Yes Means Yes, Most Other Stuff Means No

10 Mar

So I’ve got this friend who is trying to extract herself from a toxic, manipulative, classically emotionally abusive relationship.

She has successfully told him that she no longer wants to be with him but it seems that no matter what she says he just doesn’t understand.  She’s trying to be as nice about it as possible, to not make a scene at our workplace, to not make him angry, but when she’s friendly he takes it as a sign that she’s coming around and wants to get back together.

This whole shenanigan made me think of an article I read recently on the Yes Means Yes blog.  The article is fabulous and you should read it but to sum it up:

…the notion that rape results from miscommunication is just wrong.  Rape results from a refusal to heed, rather than an inability to understand, a rejection.

People (especially women) don’t like to say the word “no” as “no” is something called a “disfavored response” basically because it makes you look like a jerk and no one likes to look like a jerk.  Fortunately we have these things we can say instead of “no” called “softened rejections” (all quotes are from YesMeansYes).

Softened rejections look like this:

A:    Uh if you’d care to come and visit a little while this morning I’ll give you a cup of coffee.

B:     hehh Well that’s awfully sweet of you, I don’t think I can make it this morning. .hh uhm I’m running an ad in the paper and-and uh I have to stay near the phone.

Men and women alike use and understand these softened rejections on a daily basis which means that when someone tries to pressure you into doing something and you say “I’d love to stay the night but I, um, have to get up really early to feed my cat…bummer.” you’re issuing a rejection in the same way the other person does on a regular basis.

[Y]oung women responding to unwanted sexual pressure are using absolutely normal conversational patterns for refusals: that is, according to the research literature (and our own data) on young women and sexual communication…These features are all part of what are commonly understood to be refusals.

The researchers conclude:

…it is not the adequacy of their communication that should be questioned, but rather their male partners’ claims not to understand.

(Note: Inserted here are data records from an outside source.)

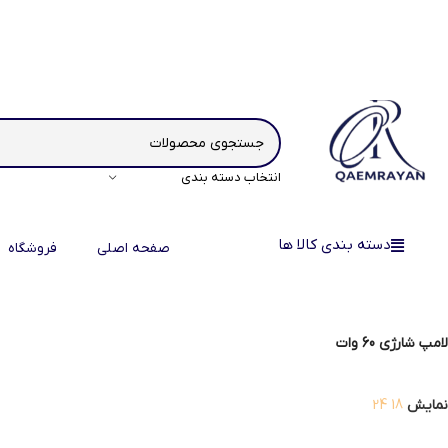
انتخاب دسته بندی
دسته بندی کالا ها
صفحه اصلی
فروشگاه
لامپ شارژی 60 وات
نمایش
18
24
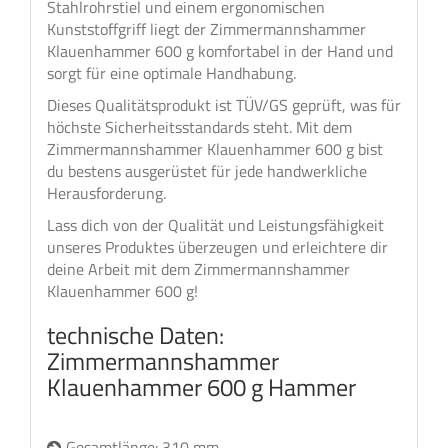
Stahlrohrstiel und einem ergonomischen
Kunststoffgriff liegt der Zimmermannshammer
Klauenhammer 600 g komfortabel in der Hand und
sorgt für eine optimale Handhabung.
Dieses Qualitätsprodukt ist TÜV/GS geprüft, was für
höchste Sicherheitsstandards steht. Mit dem
Zimmermannshammer Klauenhammer 600 g bist
du bestens ausgerüstet für jede handwerkliche
Herausforderung.
Lass dich von der Qualität und Leistungsfähigkeit
unseres Produktes überzeugen und erleichtere dir
deine Arbeit mit dem Zimmermannshammer
Klauenhammer 600 g!
technische Daten:
Zimmermannshammer
Klauenhammer 600 g Hammer
Gesamtlänge: 310 mm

It seems clear then that young men, in these focus groups at least, are capable of displaying not only that they are competent at the offering of refusals, but also of hearing forms of female conduct (e.g. ‘body language’, […] the ‘shortness’,[…] or ‘abruptness’ of conversation, […]) as ways in which women may clearly communicate their disinterest in sex. It is also clear that the men can hear both ‘little hints’ […] and ‘softened’ refusals as refusals—thus statements like ‘it’s getting late’ […] or ‘I’m working early in the morning’ […] are not taken at face value as comments by women on the time or their employment schedule—but rather as indicators that, in the moderator’s words, ‘sex is not on the cards’. Of note here is that in none of the examples given do the men indicate that the explicit use of the word ‘no’ is necessary for a woman’s refusal of a sexual invitation to be understood as such.

The point being that rapists are people who (just like you) can hear those ‘little hints’ and ‘softened’ refusals.  However, they choose to ignore your refusals and push for a ‘yes’ because they believe that their desire for sex is more important than your desire not to have sex.

As the blogger, Thomas, points out:

I tell my niece, “if a guy offers to buy you a drink and you say no, and he pesters you until you say okay, what he wants for his money is to find out if you can be talked out of no.”  The rapist doesn’t listen to refusals, he probes for signs of resistance in the meta-message, the difference between a target who doesn’t want to but can be pushed, and a target who doesn’t want to and will stand by that even if she has to be blunt.

It follows that the purpose of setting clear boundaries is not to be understood — that’s not a problem — but to be understood to be too hard a target.

The coercive kind of rape which Thomas is referring to is akin to the relationship my friend seems entrenched in.  He is trying to coerce her into getting back with him and ignores her softened rejections, not because he can’t hear them but because he doesn’t want to listen to them.

This friend of mine is one of the nicest ladies I know.  Nice to a fault.  Nice enough that he’s been coercing her into doing things for a long time.  The problem she’s having right now is that she feels like because she’s using ‘softened’ refusals instead of (as I suggest) shouting the word NO every time he comes near her, it’s all her fault.

Much the same way a rape victim who willingly went over to a guy’s house, or even went over to a guy’s house intending to have sex, will be told that it’s her fault.

It is not her fault that he chooses not to respect her boundaries.

This results from HIS refusal to heed, rather than HER inability to make a clear enough rejection.

Do you have any words of advice for my friend?